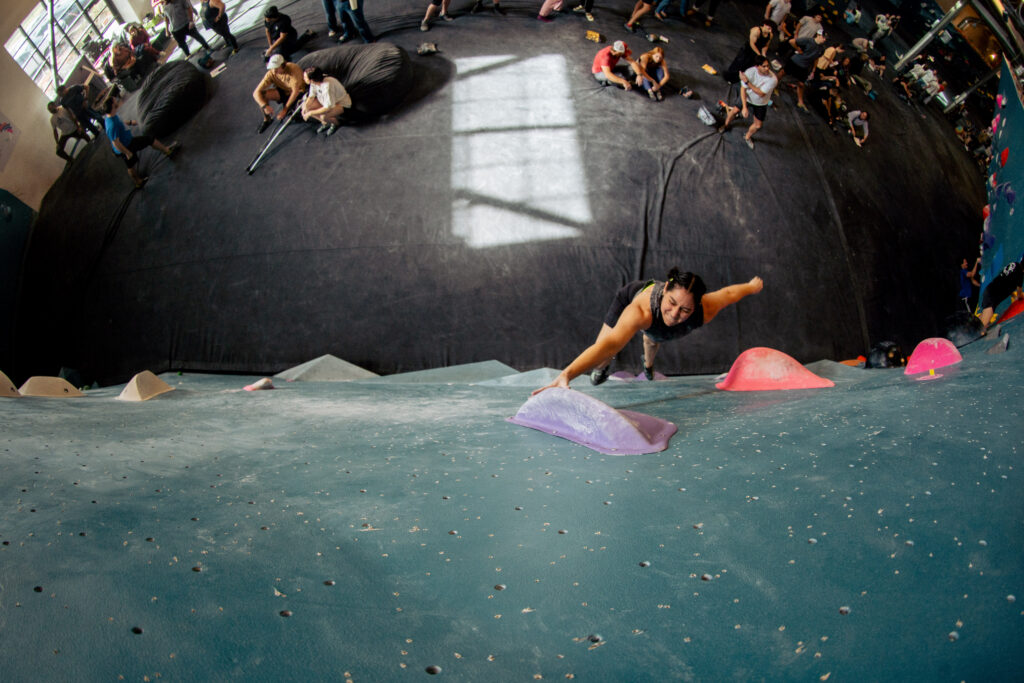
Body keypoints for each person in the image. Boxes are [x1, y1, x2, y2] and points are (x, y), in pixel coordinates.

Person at [532, 269, 764, 392]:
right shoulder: (640, 311)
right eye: (671, 303)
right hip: (629, 299)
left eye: (684, 310)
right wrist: (566, 375)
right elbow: (609, 345)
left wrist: (752, 287)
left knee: (654, 340)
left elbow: (731, 293)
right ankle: (603, 369)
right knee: (602, 356)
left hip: (655, 329)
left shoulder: (706, 309)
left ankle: (648, 365)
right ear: (664, 292)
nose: (674, 314)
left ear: (696, 306)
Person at [102, 93, 180, 188]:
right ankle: (138, 181)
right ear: (113, 106)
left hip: (127, 141)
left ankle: (166, 151)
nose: (117, 101)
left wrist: (130, 122)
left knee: (133, 161)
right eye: (115, 101)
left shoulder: (111, 115)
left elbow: (119, 122)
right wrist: (127, 153)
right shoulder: (111, 125)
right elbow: (115, 143)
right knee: (133, 160)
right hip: (125, 146)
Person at [720, 58, 778, 149]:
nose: (767, 68)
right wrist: (744, 107)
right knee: (735, 110)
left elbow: (761, 93)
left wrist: (747, 82)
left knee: (758, 125)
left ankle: (747, 136)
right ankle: (726, 125)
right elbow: (743, 89)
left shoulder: (773, 79)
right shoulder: (750, 72)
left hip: (760, 103)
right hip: (747, 97)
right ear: (757, 66)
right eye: (764, 66)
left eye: (768, 66)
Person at [253, 54, 306, 133]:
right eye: (272, 68)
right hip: (284, 91)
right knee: (262, 95)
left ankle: (291, 110)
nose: (274, 71)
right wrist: (265, 106)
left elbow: (295, 92)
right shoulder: (271, 73)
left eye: (276, 69)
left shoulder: (293, 70)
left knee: (294, 116)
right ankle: (267, 119)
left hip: (298, 94)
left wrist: (285, 110)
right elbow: (256, 93)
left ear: (283, 66)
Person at [301, 67, 351, 136]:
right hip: (327, 102)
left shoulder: (327, 86)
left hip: (341, 104)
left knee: (323, 116)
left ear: (311, 80)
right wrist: (306, 107)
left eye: (305, 77)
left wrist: (310, 113)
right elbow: (311, 96)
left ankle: (335, 123)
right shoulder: (314, 82)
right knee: (305, 106)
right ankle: (325, 123)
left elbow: (328, 107)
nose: (303, 78)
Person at [784, 31, 826, 112]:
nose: (824, 40)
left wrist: (814, 68)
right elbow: (791, 41)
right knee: (783, 73)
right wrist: (798, 49)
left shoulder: (822, 48)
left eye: (825, 39)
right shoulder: (808, 40)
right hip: (795, 61)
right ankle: (774, 86)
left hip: (805, 67)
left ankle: (800, 101)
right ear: (818, 35)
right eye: (823, 37)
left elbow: (816, 58)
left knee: (801, 84)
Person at [979, 257, 1024, 332]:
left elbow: (1006, 281)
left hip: (990, 289)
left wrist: (1013, 295)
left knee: (981, 321)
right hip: (992, 296)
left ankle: (969, 331)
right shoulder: (1020, 275)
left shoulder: (1014, 264)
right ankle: (969, 338)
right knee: (983, 327)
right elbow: (1020, 296)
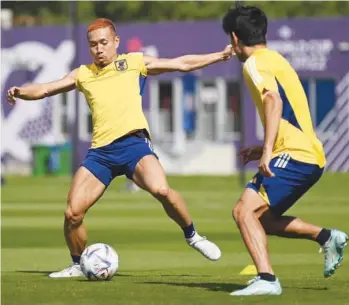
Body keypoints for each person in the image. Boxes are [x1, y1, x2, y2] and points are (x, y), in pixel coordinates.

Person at [6, 18, 233, 278]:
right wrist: (21, 91)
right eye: (93, 45)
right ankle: (78, 264)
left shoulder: (134, 63)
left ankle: (193, 236)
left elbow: (181, 63)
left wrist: (219, 56)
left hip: (133, 144)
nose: (99, 49)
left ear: (116, 42)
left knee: (161, 189)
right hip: (101, 153)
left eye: (104, 42)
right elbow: (46, 88)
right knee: (73, 213)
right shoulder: (84, 73)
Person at [222, 5, 349, 296]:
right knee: (262, 219)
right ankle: (327, 237)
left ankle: (267, 279)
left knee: (243, 212)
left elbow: (273, 101)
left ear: (234, 37)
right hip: (306, 155)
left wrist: (267, 151)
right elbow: (287, 115)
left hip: (296, 155)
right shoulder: (275, 58)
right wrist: (263, 148)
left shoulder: (253, 64)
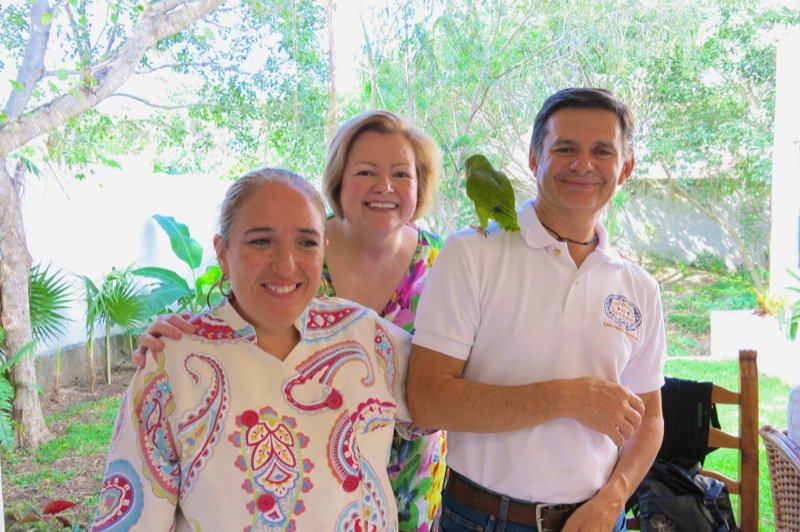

### Exercise directions
Your answer should be the lines from the first record down to the line containing "right ear: (818, 35)", restated exactly, with no pictures.

### Worked solution
Body keypoints for each person in the image. Boxes are [x1, y1, x2, y2] and points are (x, y), in pixel coordinates.

Person at [532, 269, 764, 392]:
right shoulder: (640, 311)
right eye: (671, 303)
right hip: (629, 299)
left eye: (684, 310)
right wrist: (566, 375)
right elbow: (609, 345)
left wrist: (752, 287)
left knee: (654, 340)
left elbow: (731, 293)
right ankle: (603, 369)
right knee: (602, 356)
left hip: (655, 329)
left shoulder: (706, 309)
left ankle: (648, 365)
right ear: (664, 292)
nose: (674, 314)
left ear: (696, 306)
Person at [102, 93, 180, 188]:
right ankle: (138, 181)
right ear: (113, 106)
left hip: (127, 141)
left ankle: (166, 151)
nose: (117, 101)
left wrist: (130, 122)
left knee: (133, 161)
right eye: (115, 101)
left shoulder: (111, 115)
left elbow: (119, 122)
right wrist: (127, 153)
right shoulder: (111, 125)
right elbow: (115, 143)
right knee: (133, 160)
right hip: (125, 146)
Person at [720, 58, 778, 149]:
nose: (767, 68)
right wrist: (744, 107)
right knee: (735, 110)
left elbow: (761, 93)
left wrist: (747, 82)
left knee: (758, 125)
left ankle: (747, 136)
right ankle: (726, 125)
right elbow: (743, 89)
left shoulder: (773, 79)
right shoulder: (750, 72)
left hip: (760, 103)
right hip: (747, 97)
right ear: (757, 66)
right eye: (764, 66)
left eye: (768, 66)
Person at [253, 54, 306, 133]:
right eye: (272, 68)
right hip: (284, 91)
right knee: (262, 95)
left ankle: (291, 110)
nose: (274, 71)
right wrist: (265, 106)
left elbow: (295, 92)
right shoulder: (271, 73)
left eye: (276, 69)
left shoulder: (293, 70)
left knee: (294, 116)
right ankle: (267, 119)
left hip: (298, 94)
left wrist: (285, 110)
right elbow: (256, 93)
left ear: (283, 66)
Person at [301, 67, 351, 136]:
right hip: (327, 102)
left shoulder: (327, 86)
left hip: (341, 104)
left knee: (323, 116)
left ear: (311, 80)
right wrist: (306, 107)
left eye: (305, 77)
left wrist: (310, 113)
right elbow: (311, 96)
left ankle: (335, 123)
right shoulder: (314, 82)
right knee: (305, 106)
right ankle: (325, 123)
left elbow: (328, 107)
nose: (303, 78)
Person at [784, 31, 826, 112]:
nose: (824, 40)
left wrist: (814, 68)
right elbow: (791, 41)
right knee: (783, 73)
right wrist: (798, 49)
left shoulder: (822, 48)
left eye: (825, 39)
right shoulder: (808, 40)
right hip: (795, 61)
right ankle: (774, 86)
left hip: (805, 67)
left ankle: (800, 101)
right ear: (818, 35)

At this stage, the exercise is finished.